Thanks for your suggestion, I edited my question. I hope now it is clear and easy to read what I would like to achieve/implement.

At the moment I have something like this:

# Loop for the epochs
for epoch in range(1, args.epochs + 1):
        model.train()
        epoch_loss = 0
        # Loop through sequences of frames returned by the Dataloader
        for i, sequence in enumerate(training_data_loader):
            optimizer.zero_grad()
            loss = 0
            im_out = i % args.image_freq == 0

            # I initialize the previous prediction as a black image
            prev_est = torch.zeros(sequence['input'].size(0), 3, sequence['input'].size(3), sequence['input'].size(4)).cuda(args.gpu, non_blocking=True)
            # Loop over the sequence of 10 frames, I pass to the network 2 frames (t-1, t)
            for j in range(sequence['input'].size(2) - 1):
                inputs = torch.index_select(sequence['input'], 2, torch.tensor([j,j+1])).cuda(args.gpu, non_blocking=True)
                t = torch.squeeze(torch.index_select(sequence['target'], 2, torch.tensor([j+1])), 2).cuda(args.gpu, non_blocking=True)
                output, l = model(inputs, prev_est, t, i, writer, im_out)
                loss += l 
                # Set the previous estimate as the output from the network
                prev_est = output   
            
            epoch_loss += loss.item() / sequence['input'].size(2)
            # Here I should achieve the backpropagation through time but I am not sure is doing it correctly
            loss.backward()
            optimizer.step()

            writer.add_scalar('learning_rate', args.lr , total_iter)
            writer.add_scalar('train_loss', loss.item(), total_iter)

            print("===> Epoch[{}]({}/{}): Loss: {:.4f}".format(epoch, i, len(training_data_loader), loss.item()))
            total_iter += 1

        print("===> Epoch {} Complete: Avg. Loss: {:.4f}".format(epoch, epoch_loss / len(training_data_loader)))

The train_data_loader provides a tensor containing a sequence of 10 frames. Is it correct the way I am doing BPTT?

Yeah, tough question but an interesting one.
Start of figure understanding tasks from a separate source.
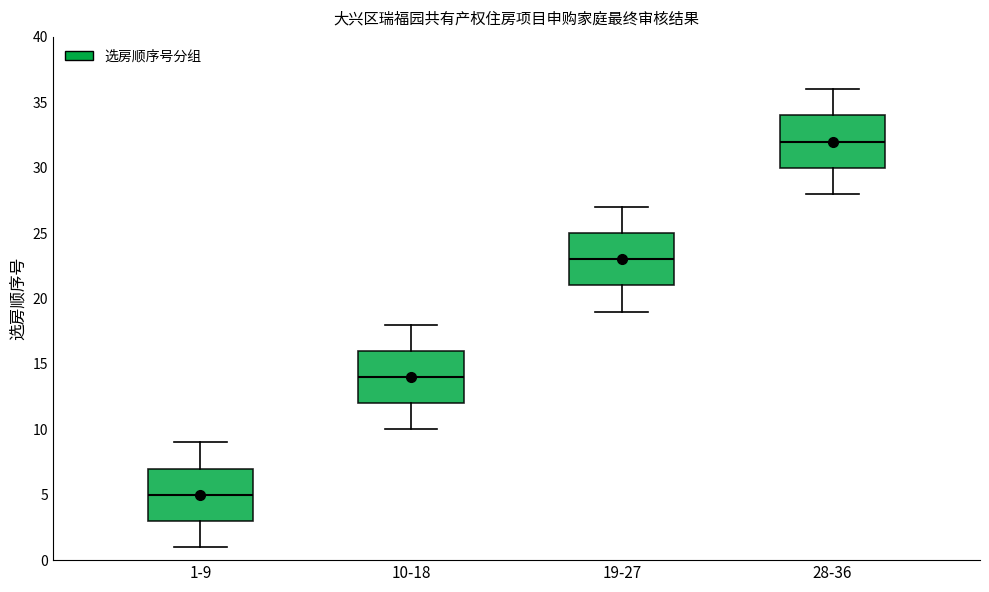

Reading left to right, read every box against the y-axis: the position of its median line, the range the box covers, and the ends of its whiskers. The values are not printed on the chart, so give them approximately, as read against the axis.

1-9: median 5, box 3 to 7, whiskers 1 to 9
10-18: median 14, box 12 to 16, whiskers 10 to 18
19-27: median 23, box 21 to 25, whiskers 19 to 27
28-36: median 32, box 30 to 34, whiskers 28 to 36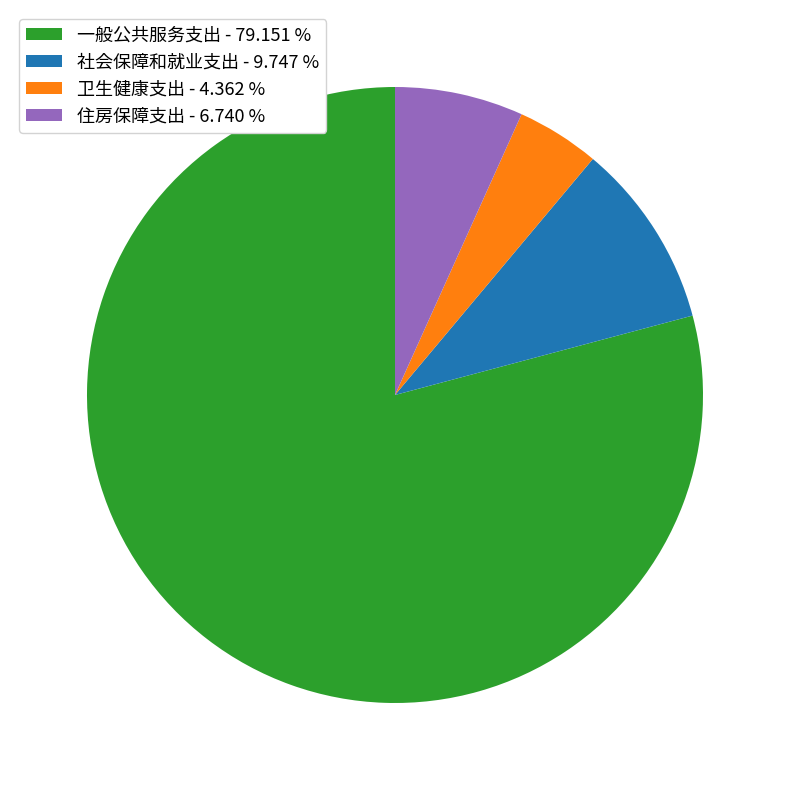

Which category has the biggest portion of the pie?

一般公共服务支出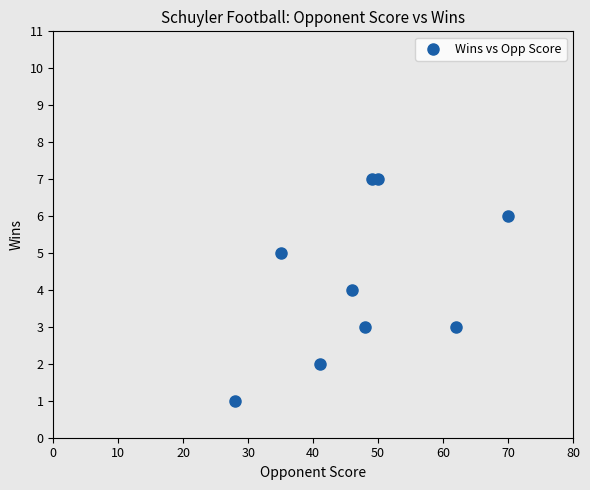

What is the average Y value?

4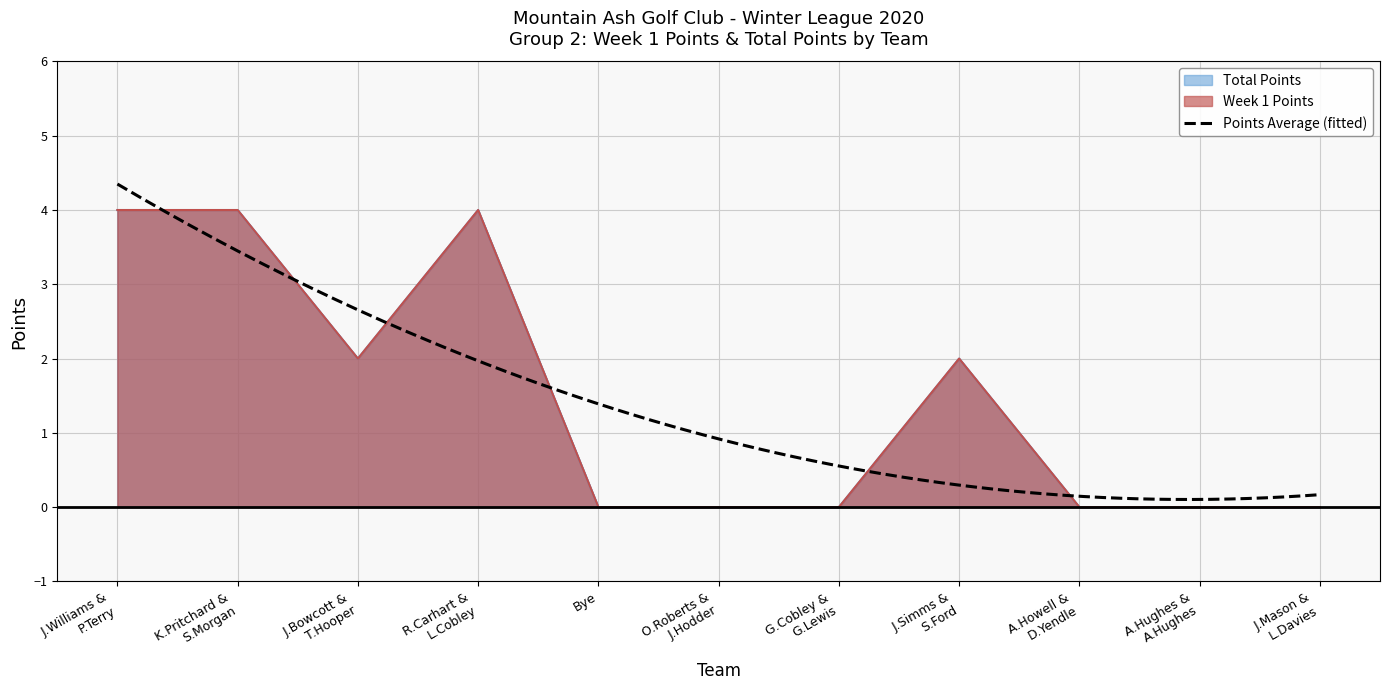

Is it true that Points (Week 1) equals 4 at K.Pritchard & S.Morgan?

True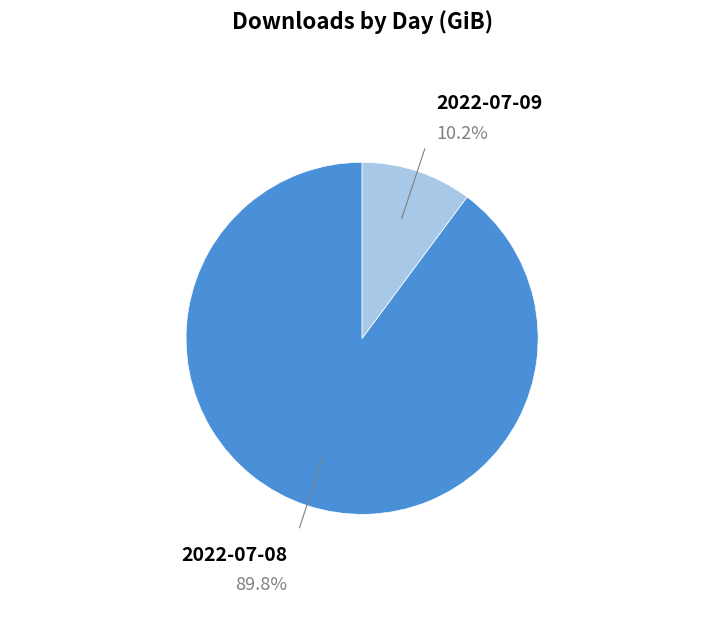

Count the number of slices in the pie.

2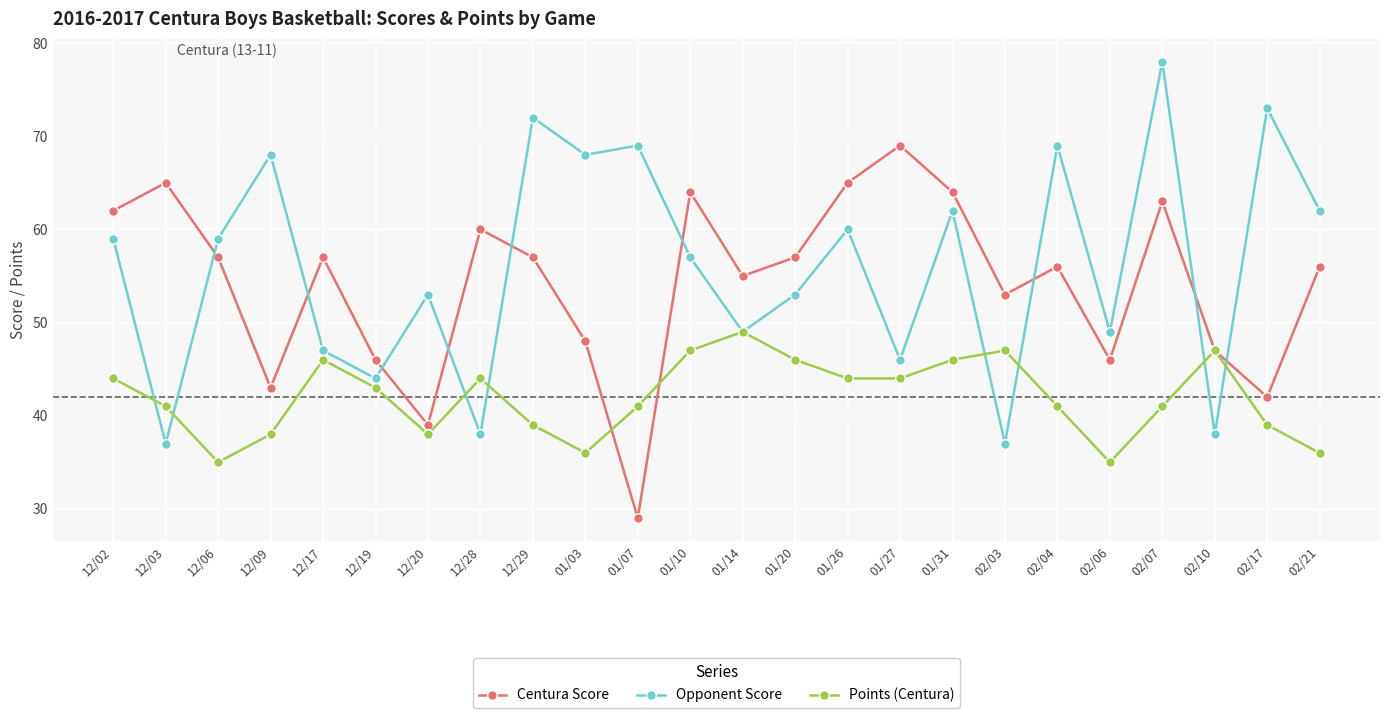

Which label corresponds to the largest value in the chart?

02/07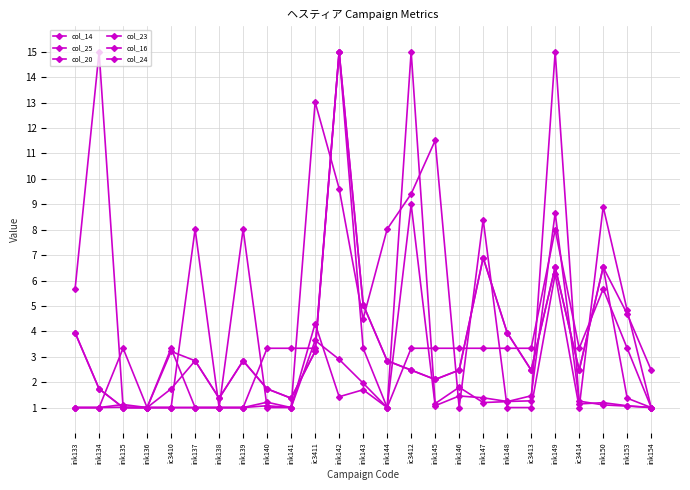

Where is col_23 nearest to the value 8?

ic3412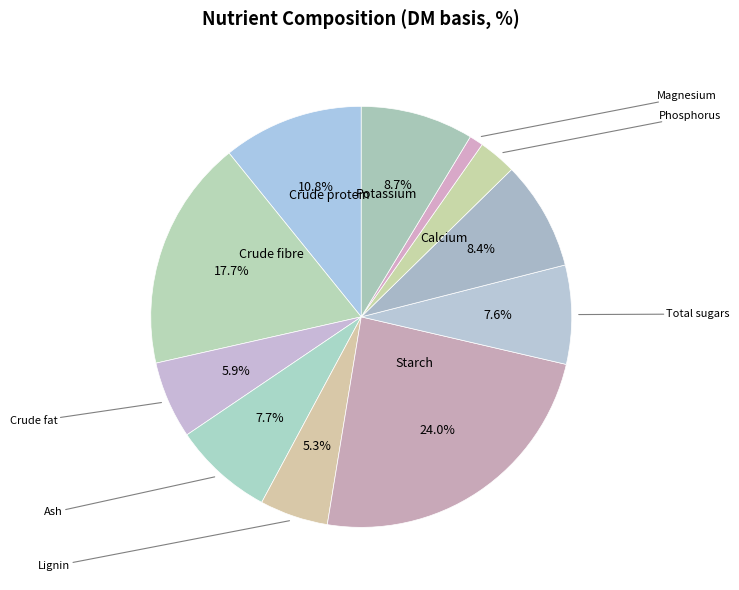

How many segments does this pie chart have?

11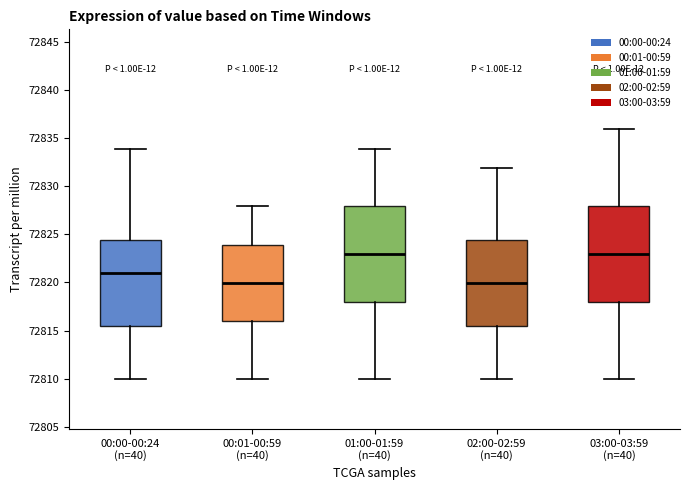

Reading left to right, transcribe this box plot: for each box, give where its median line is, the range the box spans, and where its two whiskers end, as read against the y-axis. The values are not printed on the chart, so give them approximately, as read against the axis.

00:00-00:24 (n=40): median 72821.0, box 72815.5 to 72824.5, whiskers 72810.0 to 72834.0
00:01-00:59 (n=40): median 72820.0, box 72816.0 to 72824.0, whiskers 72810.0 to 72828.0
01:00-01:59 (n=40): median 72823.0, box 72818.0 to 72828.0, whiskers 72810.0 to 72834.0
02:00-02:59 (n=40): median 72820.0, box 72815.5 to 72824.5, whiskers 72810.0 to 72832.0
03:00-03:59 (n=40): median 72823.0, box 72818.0 to 72828.0, whiskers 72810.0 to 72836.0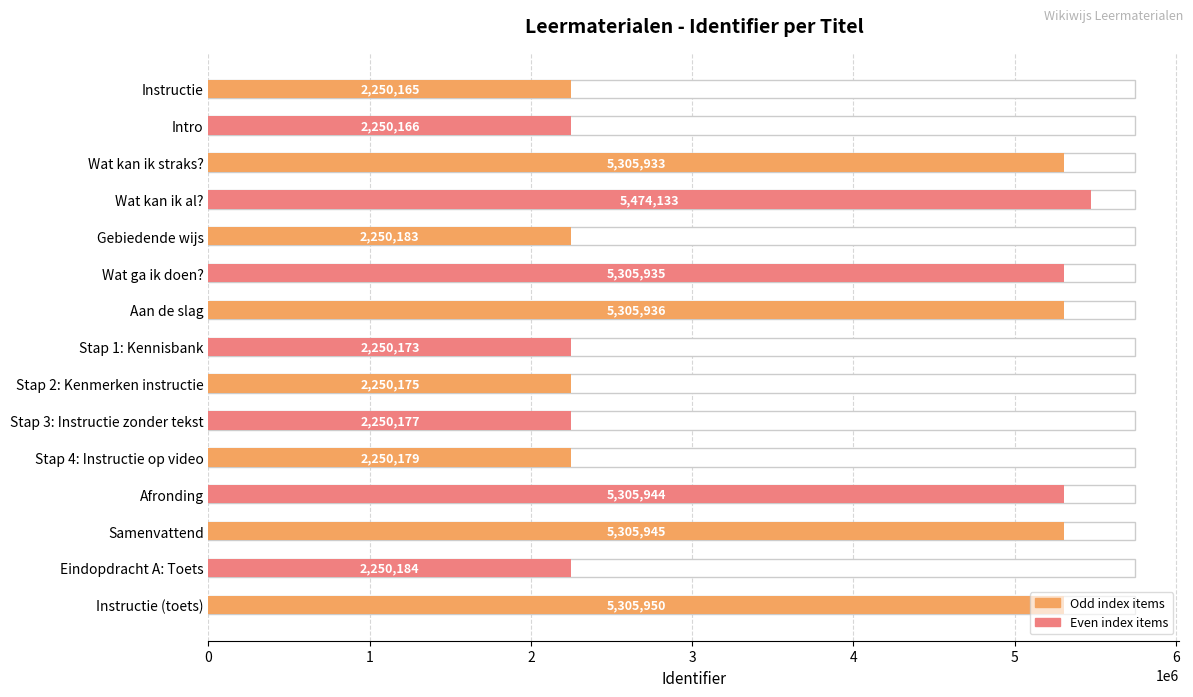

What value does the data have at Stap 2: Kenmerken instructie, to the nearest 10?

2250180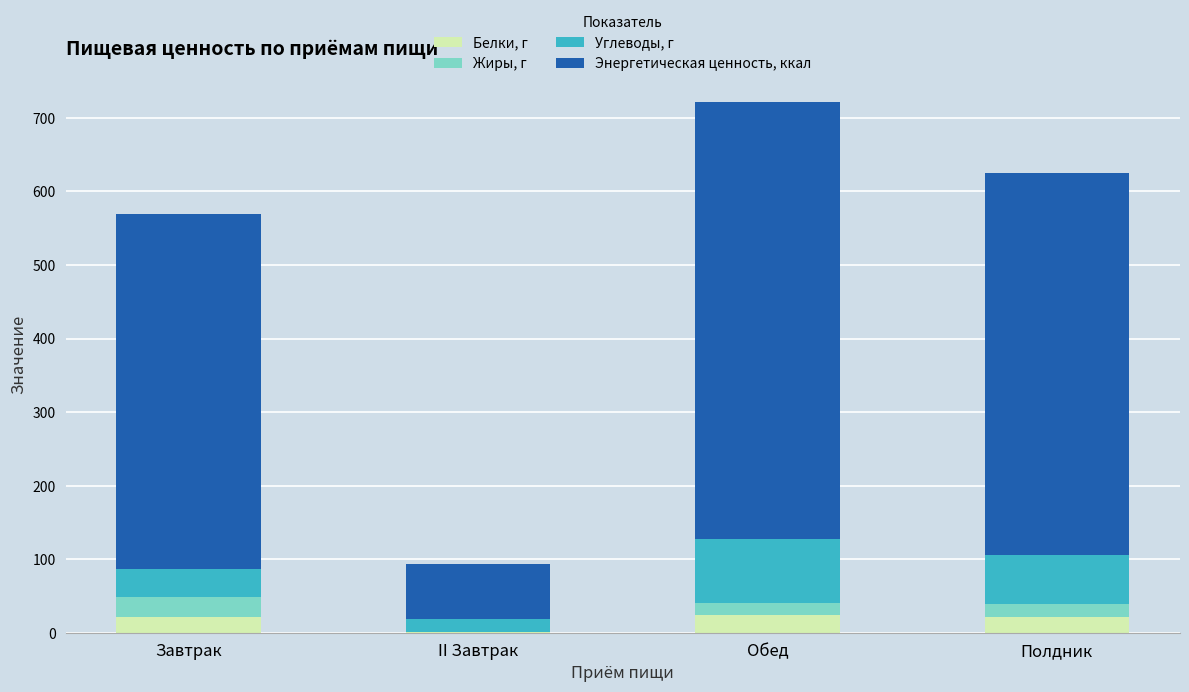

What is the maximum value for Белки, г?

23.8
I guess you need to create an “unrolled” network with gradients flowing through it… sum your loss at each timestep, then apply the loss to the output of the final timestep. Then, as long as the gradients are all attached, theoretically they should flow back through “time”.

This post implies you can achieve that by using the same variable for input and output. Maybe give that a shot?

# non-truncated
for t in range(T):
   out = model(out)
out.backward()

# truncated to the last K timesteps
for t in range(T):
    out = model(out)
    if T - t == K:
        out.detach()
out.backward()

Thanks for your reply, I found the conversation you posted in an older forum post and I tried to follow it.

I put some code of my training procedure so far. The network is training but I have the feeling that the gradient does not get propagate through time.

Cool, you can use hooks, to inspect your gradients.

I have a question about the “warp” function in pytorch in my experiments.
If I want to warp an image from optical flow, could I grid_sample() and affine_grid() to achieve warp function?

Hey Qing, look at this post.

warp layer example

You can look at that code and see how they did it.

1 Like

Thanks a lot. I would read this post immediately~

Got it. I will see how they did. Thanks for your reply~

hi @riccardosamperna, if I want to warp image1 to image2, the input optical flow(acquired from FlowNet) is from image2 to image1 rather than image1 to image2 ?

I don’t really understand your question and you should probably open another discussion but let’s see if I can help you.

If you have image1 and image2 and you want to warp image1 to image2, you calculate the optical flow between image1 and image2 and you use it to warp image1. If you the flow from image2 to image1, the flow from image1 to image2 is just the opposite.

Thanks for your reply. I deploy the warp function using pytorch. But when I use the optical flow generated by FlowNet2.0, the generated image using the warp function has little significant changes. I suppose there maybe some problem in optical flow or warp~ I will check the function carefully later.